--- Excerpted text ---
---
UFC 45: Revolution was a mixed martial arts event held by the Ultimate Fighting Championship on November 21, 2003, at the Mohegan Sun Casino in Uncasville, Connecticut. The event was broadcast live on pay-per-view in the United States, and later released on DVD.

History
This event marked the 10th anniversary of the UFC and to celebrate the anniversary the UFC inaugurated its Hall of Fame, with Royce Gracie and Ken Shamrock as the first inductees. UFC President Dana White said; "We feel that no two individuals are more deserving than Royce and Ken to be the charter members. Their contributions to our sport, both inside and outside the Octagon, may never be equaled.”
---
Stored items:
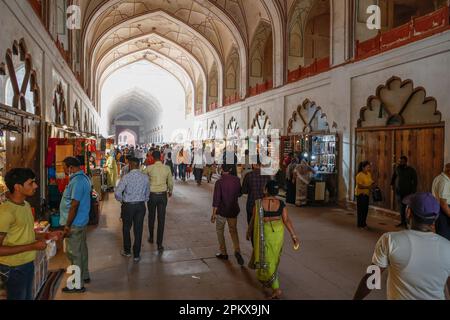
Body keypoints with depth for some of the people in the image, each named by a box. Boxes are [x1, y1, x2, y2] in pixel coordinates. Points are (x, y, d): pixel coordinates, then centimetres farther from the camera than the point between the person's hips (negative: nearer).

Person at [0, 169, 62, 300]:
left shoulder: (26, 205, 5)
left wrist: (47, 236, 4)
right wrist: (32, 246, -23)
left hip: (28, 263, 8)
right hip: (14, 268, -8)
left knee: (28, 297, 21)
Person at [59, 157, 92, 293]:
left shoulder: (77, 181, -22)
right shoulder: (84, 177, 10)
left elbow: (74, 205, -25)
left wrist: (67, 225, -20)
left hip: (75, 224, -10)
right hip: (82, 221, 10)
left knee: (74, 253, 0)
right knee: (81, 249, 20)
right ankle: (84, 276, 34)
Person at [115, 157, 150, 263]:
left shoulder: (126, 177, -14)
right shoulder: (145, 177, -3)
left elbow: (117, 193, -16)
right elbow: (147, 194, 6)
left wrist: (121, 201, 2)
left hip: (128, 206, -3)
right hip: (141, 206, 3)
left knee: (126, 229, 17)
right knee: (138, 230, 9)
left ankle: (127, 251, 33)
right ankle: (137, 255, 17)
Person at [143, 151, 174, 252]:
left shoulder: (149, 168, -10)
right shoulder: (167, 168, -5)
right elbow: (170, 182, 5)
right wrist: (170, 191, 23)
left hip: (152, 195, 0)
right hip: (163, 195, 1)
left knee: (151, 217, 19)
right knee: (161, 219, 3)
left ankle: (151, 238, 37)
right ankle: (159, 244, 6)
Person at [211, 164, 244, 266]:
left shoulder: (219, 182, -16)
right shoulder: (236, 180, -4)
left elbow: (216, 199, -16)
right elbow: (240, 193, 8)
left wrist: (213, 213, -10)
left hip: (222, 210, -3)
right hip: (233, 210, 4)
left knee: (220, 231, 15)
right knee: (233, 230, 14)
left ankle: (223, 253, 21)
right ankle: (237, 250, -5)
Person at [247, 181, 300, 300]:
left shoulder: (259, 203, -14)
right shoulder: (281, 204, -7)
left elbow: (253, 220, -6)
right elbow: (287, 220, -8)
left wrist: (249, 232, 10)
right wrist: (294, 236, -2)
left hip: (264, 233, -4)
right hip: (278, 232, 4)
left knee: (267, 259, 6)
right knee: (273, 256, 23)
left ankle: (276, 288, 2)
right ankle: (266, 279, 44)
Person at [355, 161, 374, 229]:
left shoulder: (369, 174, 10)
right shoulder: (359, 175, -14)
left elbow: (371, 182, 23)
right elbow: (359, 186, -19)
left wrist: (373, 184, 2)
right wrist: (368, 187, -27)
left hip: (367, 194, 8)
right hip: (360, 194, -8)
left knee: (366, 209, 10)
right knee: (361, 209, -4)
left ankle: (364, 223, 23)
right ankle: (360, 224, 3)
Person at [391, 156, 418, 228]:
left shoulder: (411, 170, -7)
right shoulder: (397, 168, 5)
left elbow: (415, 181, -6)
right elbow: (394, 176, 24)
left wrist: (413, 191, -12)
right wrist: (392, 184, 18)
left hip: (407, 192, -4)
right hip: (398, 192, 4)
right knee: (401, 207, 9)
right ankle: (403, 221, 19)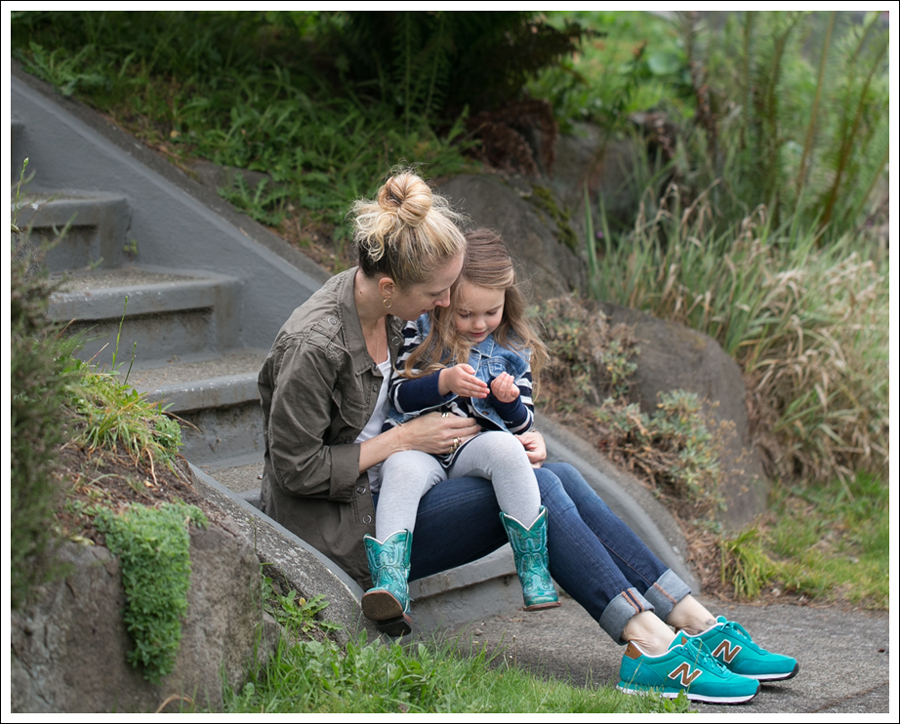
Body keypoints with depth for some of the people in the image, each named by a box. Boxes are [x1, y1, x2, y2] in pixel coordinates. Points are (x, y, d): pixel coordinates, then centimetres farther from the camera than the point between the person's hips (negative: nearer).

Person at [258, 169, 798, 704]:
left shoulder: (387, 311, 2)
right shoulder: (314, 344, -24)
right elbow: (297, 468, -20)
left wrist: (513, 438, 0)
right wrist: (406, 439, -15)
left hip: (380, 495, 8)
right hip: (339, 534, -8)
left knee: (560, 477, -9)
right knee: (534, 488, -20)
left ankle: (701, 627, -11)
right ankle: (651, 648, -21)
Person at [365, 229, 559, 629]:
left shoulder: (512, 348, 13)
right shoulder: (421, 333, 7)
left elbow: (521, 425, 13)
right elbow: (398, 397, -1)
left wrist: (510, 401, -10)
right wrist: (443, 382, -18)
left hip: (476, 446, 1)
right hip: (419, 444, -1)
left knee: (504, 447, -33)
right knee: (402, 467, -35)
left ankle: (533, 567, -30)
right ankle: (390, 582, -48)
---
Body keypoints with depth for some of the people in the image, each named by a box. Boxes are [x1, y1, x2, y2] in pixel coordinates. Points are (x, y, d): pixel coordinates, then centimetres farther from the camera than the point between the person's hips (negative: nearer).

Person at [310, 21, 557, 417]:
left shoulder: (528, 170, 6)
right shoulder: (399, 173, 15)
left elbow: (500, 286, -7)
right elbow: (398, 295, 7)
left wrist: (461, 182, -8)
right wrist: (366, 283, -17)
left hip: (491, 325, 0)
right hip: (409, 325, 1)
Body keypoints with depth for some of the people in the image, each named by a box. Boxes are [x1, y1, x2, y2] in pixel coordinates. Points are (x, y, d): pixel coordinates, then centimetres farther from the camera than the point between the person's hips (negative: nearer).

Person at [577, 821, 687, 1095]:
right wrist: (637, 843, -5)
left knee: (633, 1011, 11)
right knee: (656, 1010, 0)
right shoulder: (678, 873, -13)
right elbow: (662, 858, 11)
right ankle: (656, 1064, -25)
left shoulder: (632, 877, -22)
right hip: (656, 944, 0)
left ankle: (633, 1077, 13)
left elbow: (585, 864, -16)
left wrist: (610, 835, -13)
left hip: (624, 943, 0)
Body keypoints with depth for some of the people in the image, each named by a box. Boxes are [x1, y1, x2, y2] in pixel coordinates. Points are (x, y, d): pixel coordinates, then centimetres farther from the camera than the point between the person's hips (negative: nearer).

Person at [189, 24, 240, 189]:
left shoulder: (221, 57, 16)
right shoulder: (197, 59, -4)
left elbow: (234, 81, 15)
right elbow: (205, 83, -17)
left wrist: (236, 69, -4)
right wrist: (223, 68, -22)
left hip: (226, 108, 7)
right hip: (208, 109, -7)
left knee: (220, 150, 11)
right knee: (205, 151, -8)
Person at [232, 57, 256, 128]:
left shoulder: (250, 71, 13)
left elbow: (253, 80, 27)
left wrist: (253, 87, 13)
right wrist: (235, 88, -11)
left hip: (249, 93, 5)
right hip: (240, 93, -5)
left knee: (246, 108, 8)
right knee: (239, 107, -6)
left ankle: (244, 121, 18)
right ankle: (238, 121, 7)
---
--- Required action A ---
From the article on UFC 45, translate the following sentence into Spanish: "The event was broadcast live on pay-per-view in the United States, and later released on DVD."
--- Required action B ---
Carry on the article on UFC 45 from its final sentence.

--- Task answer A ---
El evento se transmitió en vivo por pago por evento en los Estados Unidos y posteriormente se publicó en DVD.

--- Task answer B ---
In addition, ten fighters were chosen by fans to receive a Viewer's Choice Award during the event; they were Royce Gracie, Ken Shamrock, Randy Couture, Tank Abbott, Mark Coleman, Pat Miletich, Marco Ruas, Dan Severn, Don Frye and Oleg Taktarov.

Frank Mir was scheduled to fight Tim Sylvia in a UFC Heavyweight Championship fight, then Wes Sims in a UFC 43 rematch, and finally, UFC 1 & 2 veteran Patrick Smith at this event, but each fighter was pulled from the card, resulting in Mir's withdrawal as well.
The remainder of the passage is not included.